Overblog Follow this blog
Administration Create my blog
Balavardhan Reddy Narani

FOR XML - SQL Server

June 9 2010 , Written by Balavardhan Reddy Published on #SQL Server2005

Introduction

In Microsoft SQL Server 2000, we introduced the FOR XML clause to the SELECT statement. This clause provides the ability to aggregate the relational rowset returned by the SELECT statement into XML. FOR XML on the server supports three modes—RAW, AUTO, and EXPLICIT—that provide different transformation semantics.


RAW
mode generates single elements, which are named row, for each row returned.


The AUTO mode employs a heuristic to infer a simple, one element name-per-level hierarchy based on the lineage information and the order of the data in a SELECT statement.


Finally, the EXPLICIT mode requires a specific rowset format that can be mapped into almost any XML shape, while still being formulated by a single SQL query.

The EXPLICIT mode format is highly successful in achieving its goals. There are only a few things it cannot do (arbitrary recursive part-list trees are one of them). The preferred SQL expression to generate the rowset format is a formidable "query from hell," however.

Unfortunately, FOR XML results in SQL Server 2000 can only be consumed on the client side, and authoring complex XML structures using FOR XML EXPLICIT is a complex exercise.

 

In SQL Server 2005, we now have alternatives to the "query from hell." In the following, we will take a look at the main features added to FOR XML in SQL Server 2005: Integration with the XML data type, assignability and nesting of expressions, and the new PATH mode.
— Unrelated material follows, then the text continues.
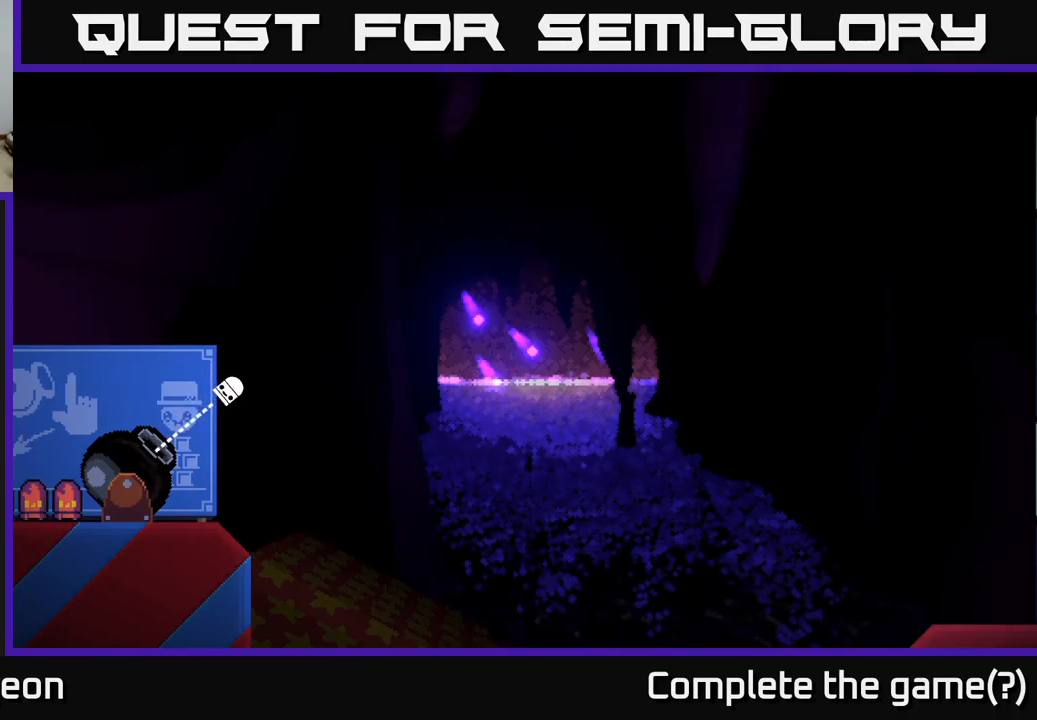
{"buttons": [], "left_stick": "up-right", "right_stick": "center", "events": []}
Integration with the XML Data Type

With the introduction of the XML data type, we wanted to also give FOR XML the ability to generate an instance of XML directly (more precisely, it generates a single row, single column rowset where the cell contains the XML data type instance).

 
SELECT * FROM Employee FOR XML AUTO, TYPE


Returns the Employee elements as an XML data type instance, instead of the nvarchar(max) instance that would have been the case without the TYPE directive.
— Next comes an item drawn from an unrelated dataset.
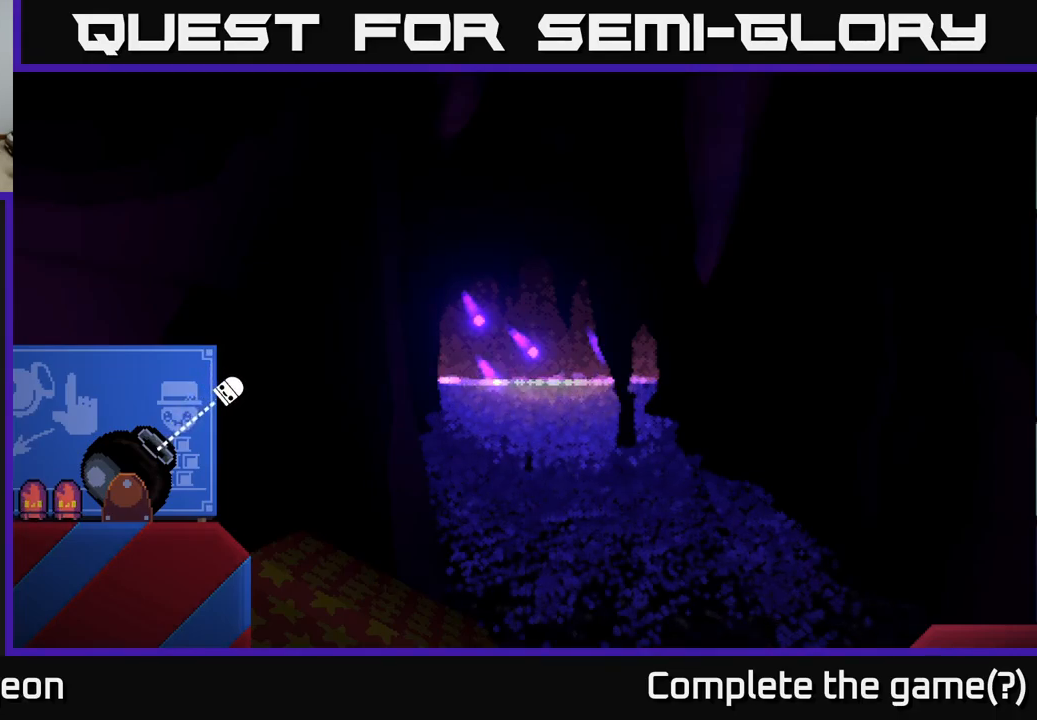
{"buttons": [], "left_stick": "up-right", "right_stick": "center", "events": []}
This result is guaranteed to conform to the well-formedness constraints provided by the XML data type. Since the result is an XML data type instance, you can also use XQuery expressions to query and reshape the result. For example, the following expression retrieves the Employee Name into a new Person element.

 
SELECT (SELECT * FROM Employee FOR XML AUTO, TYPE).query(
 '<doc>{ 
  for $c in /Employee 
  return  
  <Person name="{data($c/@employeename)}"/> 
  }</doc>') 

returns (only first elements shown),

 <doc> 
  <Person name="Maria Anders" /> 
  <Person name="Ana Trujillo" /> 
  <Person name="Antonio Moreno" /> 
  ... 
 </doc> 

Assigning FOR XML Results

The result of a FOR XML query can be assigned to a variable, or inserted into a column.

 
DECLARE @cust XML;
 SET @cust = (SELECT * FROM Employee FOR XML AUTO, TYPE) 
 CREATE TABLE T(i int, x XML) 
 INSERT INTO T SELECT 1, (SELECT * FROM Employee FOR XML AUTO, TYPE) 
   

Nesting of FOR XML Expressions

FOR XML, in SQL Server 2005, recognizes XML data type columns, and will inline them as sub-elements. Thus, we can nest FOR XML queries to generate hierarchies, instead of having to rely on the AUTO mode heuristic, or writing an EXPLICIT mode query.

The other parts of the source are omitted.